Hao's face darkened. He couldn't stop him here, in the semi-public archives, without cause. But his hand shot out, not to strike, but to snatch the stack of notes from Lin Feng's hand.
"Let's see this 'research,'" Hao jeered, flipping through the parchments. His expression shifted from triumph to utter bewilderment. The pages were covered in blocky flowcharts, affinity grids, and notations like "Yang-Yin Gradient Index" and "Catalytic Potential (Estimated)." It was pure, incomprehensible gibberish to him.
"What is this madness?" he muttered.
"It is the language of a problem you lack the cultivation to even perceive, Disciple Hao," a new, icy voice cut through the air.
Everyone froze. Elder Zhu Yan stood at the entrance to the archive aisle. How long had she been there? Her presence was a sudden winter, extinguishing the heat of the confrontation.
Hao and his cronies immediately dropped into deep bows, trembling. "E-Elder Zhu! We were just—"
"Harassing my appointed research aide," she finished, her voice devoid of all emotion. "Interfering with sect-aligned work. Spreading baseless slander." She took a single step forward. The temperature in the aisle seemed to drop ten degrees. "You will return those notes. You will then report to the Discipline Hall for a week of latrine purification duty. You will speak of this to no one. If I hear so much as a whisper of the fantasies you just uttered, your families will be summoned to collect what remains of your cultivation. Do you understand?"
The threat was not of death, but of something worse in a cultivation sect: humiliation and the irreversible loss of future. Hao's face went ashen. He thrust the notes back at Lin Feng as if they were poisoned and scrambled away with his fellows, not daring another word.
Silence reclaimed the aisle. Elder Zhu looked at Lin Feng. For a brief moment, he saw not the stern elder, but a woman fiercely, protectively angry. It was gone in an instant, replaced by analytical scrutiny.

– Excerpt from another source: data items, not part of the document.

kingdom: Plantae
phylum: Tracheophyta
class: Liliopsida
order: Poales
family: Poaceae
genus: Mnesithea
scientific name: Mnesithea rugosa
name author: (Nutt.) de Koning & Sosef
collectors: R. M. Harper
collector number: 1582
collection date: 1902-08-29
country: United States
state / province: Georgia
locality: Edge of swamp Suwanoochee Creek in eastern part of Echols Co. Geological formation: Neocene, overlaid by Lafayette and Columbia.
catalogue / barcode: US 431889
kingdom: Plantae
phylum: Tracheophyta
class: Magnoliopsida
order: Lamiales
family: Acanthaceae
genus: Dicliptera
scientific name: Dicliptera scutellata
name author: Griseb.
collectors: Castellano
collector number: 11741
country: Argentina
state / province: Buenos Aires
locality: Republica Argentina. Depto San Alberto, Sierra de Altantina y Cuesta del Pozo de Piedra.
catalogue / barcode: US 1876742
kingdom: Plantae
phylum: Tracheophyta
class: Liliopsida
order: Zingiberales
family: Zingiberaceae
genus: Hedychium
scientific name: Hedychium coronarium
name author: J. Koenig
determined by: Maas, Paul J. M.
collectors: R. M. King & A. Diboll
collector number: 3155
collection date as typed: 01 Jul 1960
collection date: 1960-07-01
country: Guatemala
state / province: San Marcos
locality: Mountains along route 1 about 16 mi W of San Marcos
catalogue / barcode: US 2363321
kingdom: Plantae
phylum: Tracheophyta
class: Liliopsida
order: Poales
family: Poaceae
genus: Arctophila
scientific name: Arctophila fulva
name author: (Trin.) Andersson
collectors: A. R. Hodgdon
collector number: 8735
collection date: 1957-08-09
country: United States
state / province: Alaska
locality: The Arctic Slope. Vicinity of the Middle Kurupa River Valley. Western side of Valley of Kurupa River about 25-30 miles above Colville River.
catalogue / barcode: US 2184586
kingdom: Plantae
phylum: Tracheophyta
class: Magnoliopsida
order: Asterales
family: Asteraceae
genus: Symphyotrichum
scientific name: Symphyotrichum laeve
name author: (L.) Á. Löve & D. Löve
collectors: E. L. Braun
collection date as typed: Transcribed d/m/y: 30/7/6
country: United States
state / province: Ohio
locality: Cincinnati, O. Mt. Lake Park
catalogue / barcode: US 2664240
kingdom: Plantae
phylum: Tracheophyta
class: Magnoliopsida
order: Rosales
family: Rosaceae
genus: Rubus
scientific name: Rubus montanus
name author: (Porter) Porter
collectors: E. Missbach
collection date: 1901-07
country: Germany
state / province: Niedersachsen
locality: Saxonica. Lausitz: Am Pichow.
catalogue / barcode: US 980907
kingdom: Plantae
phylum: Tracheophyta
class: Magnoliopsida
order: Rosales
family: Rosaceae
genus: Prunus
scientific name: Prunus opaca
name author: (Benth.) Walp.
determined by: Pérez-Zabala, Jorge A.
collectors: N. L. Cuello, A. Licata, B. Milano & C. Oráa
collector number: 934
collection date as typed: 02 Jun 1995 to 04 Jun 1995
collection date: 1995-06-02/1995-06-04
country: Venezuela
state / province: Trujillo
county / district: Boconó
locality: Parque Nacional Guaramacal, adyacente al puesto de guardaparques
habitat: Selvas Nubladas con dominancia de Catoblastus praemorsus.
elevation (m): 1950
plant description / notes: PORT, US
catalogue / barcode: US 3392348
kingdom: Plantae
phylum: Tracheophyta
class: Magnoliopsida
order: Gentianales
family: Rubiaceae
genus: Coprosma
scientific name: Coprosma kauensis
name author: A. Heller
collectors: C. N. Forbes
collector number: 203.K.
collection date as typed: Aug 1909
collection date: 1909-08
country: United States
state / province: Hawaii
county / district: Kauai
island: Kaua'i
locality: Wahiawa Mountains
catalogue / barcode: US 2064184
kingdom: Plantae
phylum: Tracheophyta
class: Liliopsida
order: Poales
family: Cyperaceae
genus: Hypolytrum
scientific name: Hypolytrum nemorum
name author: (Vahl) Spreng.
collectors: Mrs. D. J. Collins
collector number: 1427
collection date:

"Are you damaged?" she asked.
"No, Elder. Thank you for your intervention."
"Do not thank me. You are a component in an ongoing refinement. I do not tolerate contamination of my materials." She looked toward the door where Hao had fled. "The rumor is my concern, not yours. It will be handled. Your concern is the grid. Have you cross-referenced the Gloombloom Petal data with the Star Iron reactivity logs?"
The swift return to work was its own kind of comfort. She was treating the attack as a mere logistical disruption.
"Yes, Elder. The correlation is negative. It's ruled out."
"Good. Then the list narrows. Continue." She turned to leave, then paused. "Do not work in the main archives after dusk. Use my private study. The… pests… are less bold there."
She left without waiting for a reply.
Lin Feng stood alone, his heart still pounding, but now with a different rhythm. She had protected him. Not out of affection, but out of possessiveness and pragmatic need. But she had protected him. And she had given him a safer space.
He looked at the system interface.
[Crisis Quest: 'The Viper's Tongue' - COMPLETE.]
[Target: Zhu Yan - Interest Level: 33%.]
[New System Note: Host's association with a high-value target attracts envy and hostility. Reputation management is now an ongoing factor.]
The path to the summit was not just one of intellectual ascent. It was also a path through treacherous social cliffs. He had survived his first real slip, thanks to his mountain's shadow.
But shadows could also hide other vipers. Hao was humiliated, not neutralized. And rumors, once planted, were hard to fully eradicate.
Lin Feng gathered his notes, the brush with danger leaving his mind preternaturally clear. The work was more important than ever. His safety, and her reputation, now depended on producing a result so brilliant it would silence all whispers.
He had a Dawn to gentle, and vipers to outshine.